News - Charles Phillips
For taking College Park on a joyride
Over the past year, College Park City Councilman Charles Phillips has burned through almost $20,000 in travel expenses. That's not a shockingly high figure in this age of Enron-esque waste. But when you look at the dollar amount that the rest of the City Council has billed to College Park taxpayers for travel expenses, Phillips looks like a freeloading jetsetter. Especially since he bills College Park for letting his wife tag along on his jaunts, too.
In the past year, Phillips and his wife have cost the city $19,029 for eight trips. The other three council members combined have only taken six trips in that time, at a total cost of $9,721.12.
Phillips did not respond to repeated requests for an interview.
One could argue, we suppose, that Phillips is simply doing his civic duty, striving to be the best city councilman he can be by attending conferences (with his wife) on leadership (in Sonoma County, California's wine country), minority entrepreneurship (in D.C., where the couple ate $660 worth of food), and city governance (in Opryland, where they slept for six nights in a $195-a-night room).

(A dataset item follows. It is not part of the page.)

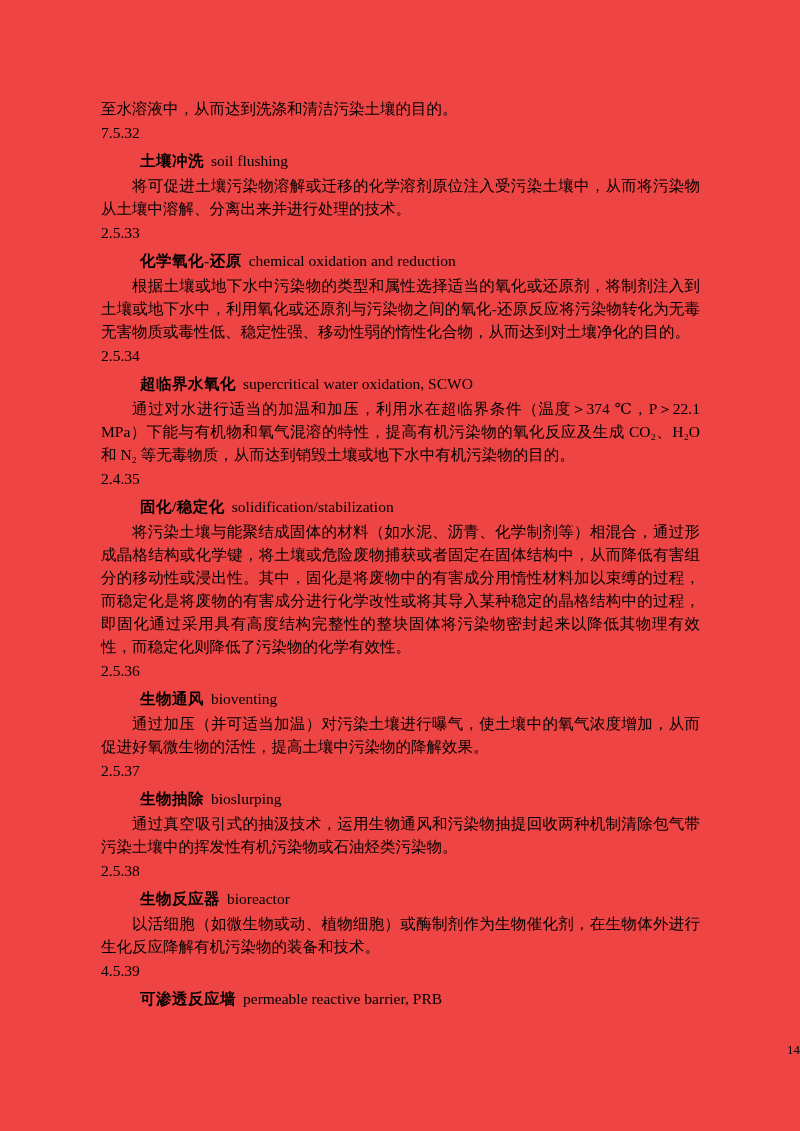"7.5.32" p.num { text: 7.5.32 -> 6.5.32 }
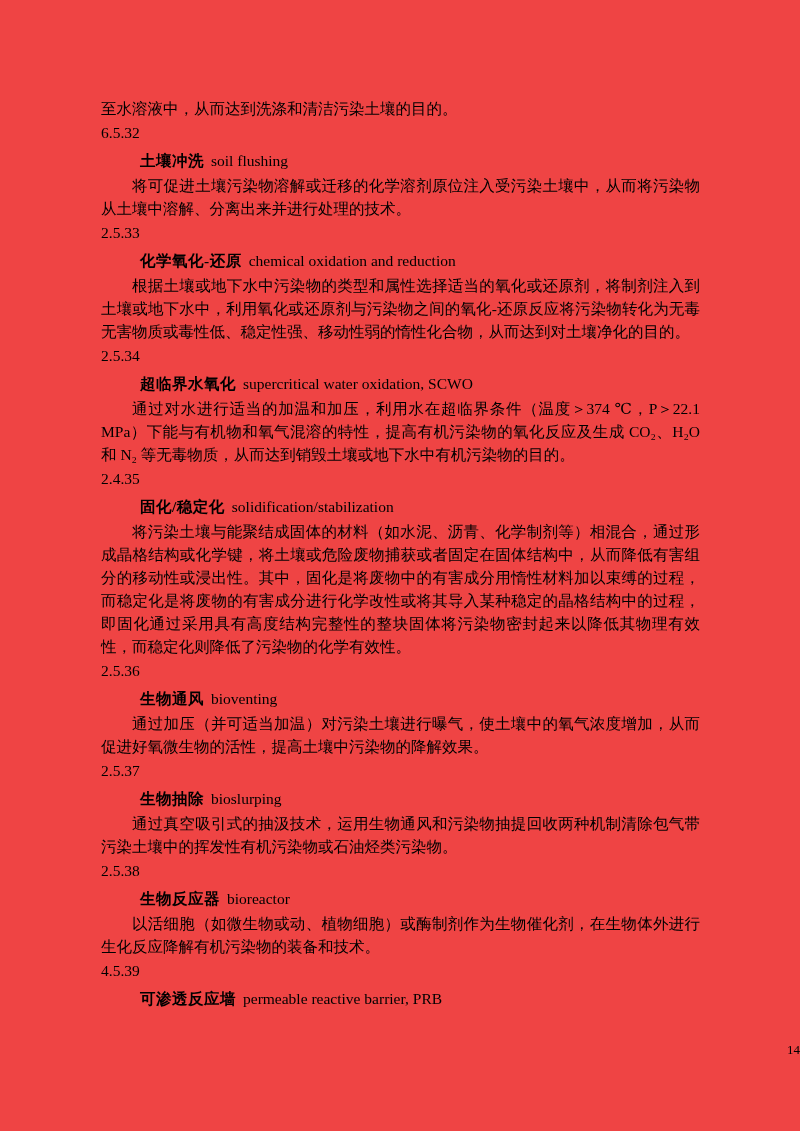"14" .page-number { text-align: right -> left }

If that's the case, attaboy Phillips.
But — you knew there was a "but" coming, didn't you? — considering Phillips' previous disregard for taxpayer money, it's possible he considers College Park's travel budget to be fun-money.

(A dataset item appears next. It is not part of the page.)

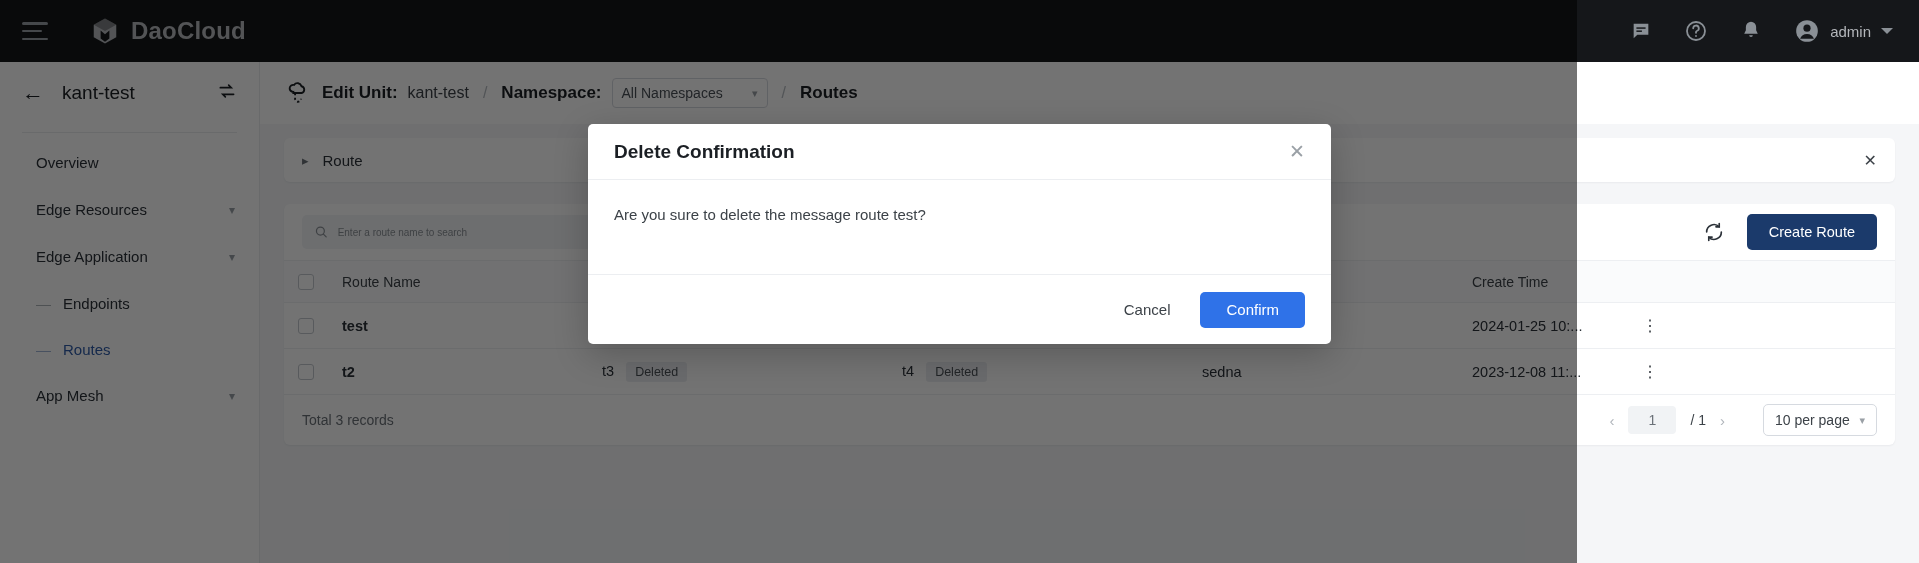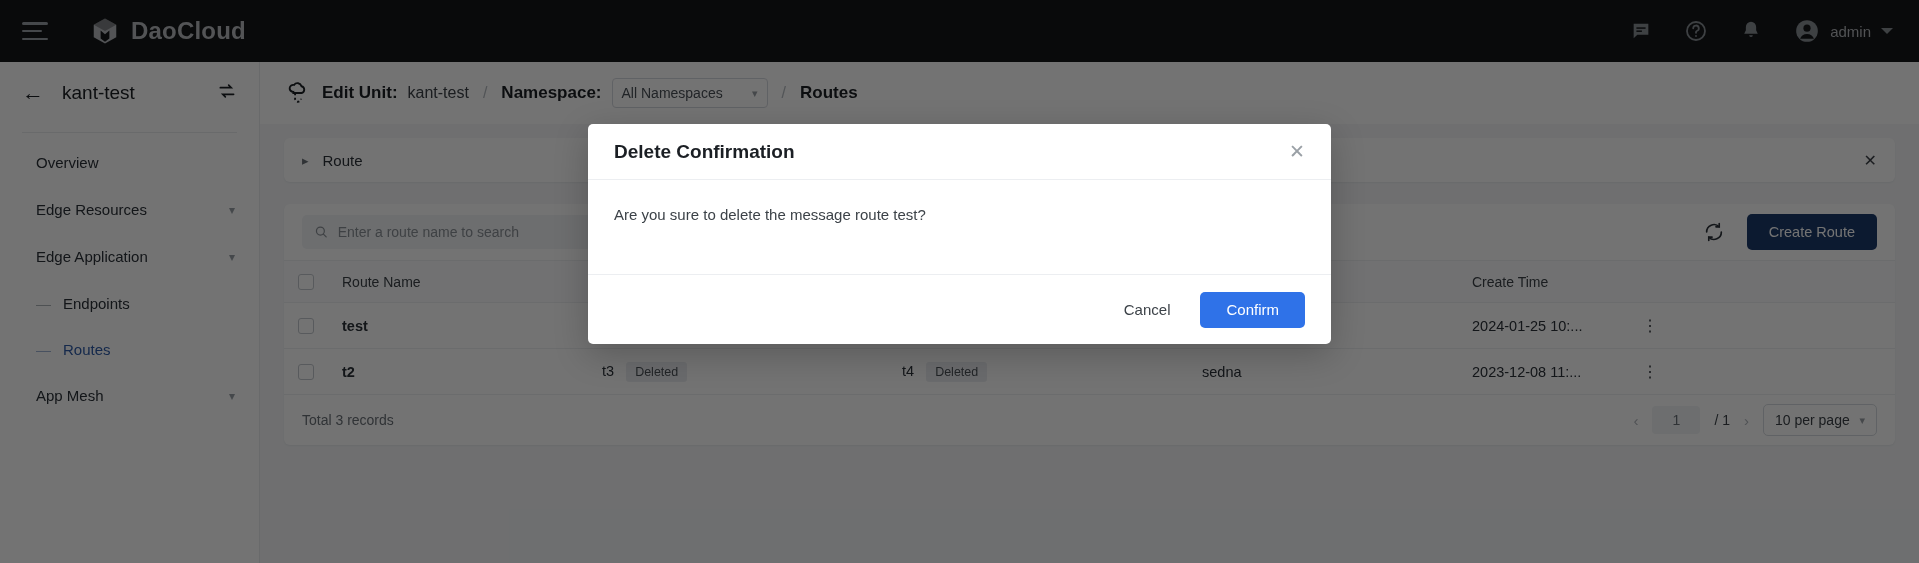"DaoCloud" .app { width: 1919px -> 1577px }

In 2000, Phillips sued the city of College Park and its mayor, Jack Longino, over the way one of his votes as a councilman was interpreted. The city's charter counts an abstention as a "yes." Phillips refused to vote on whether the city should spend $12.5 million on a new public safety building. Longino counted that as a yes vote, as required by law, and Phillips filed a lawsuit claiming that the mayor couldn't change his vote.
Four years later, construction of the public safety building, which will house the city's police and fire departments, hasn't begun — in part because of Phillips' lawsuit. Delays and legal fees stemming from the litigation have tacked on about $1 million to the city's cost of the building, according to College Park officials.
With friends like Phillips, College Park doesn't need anybody else to drain the tax base for all its worth.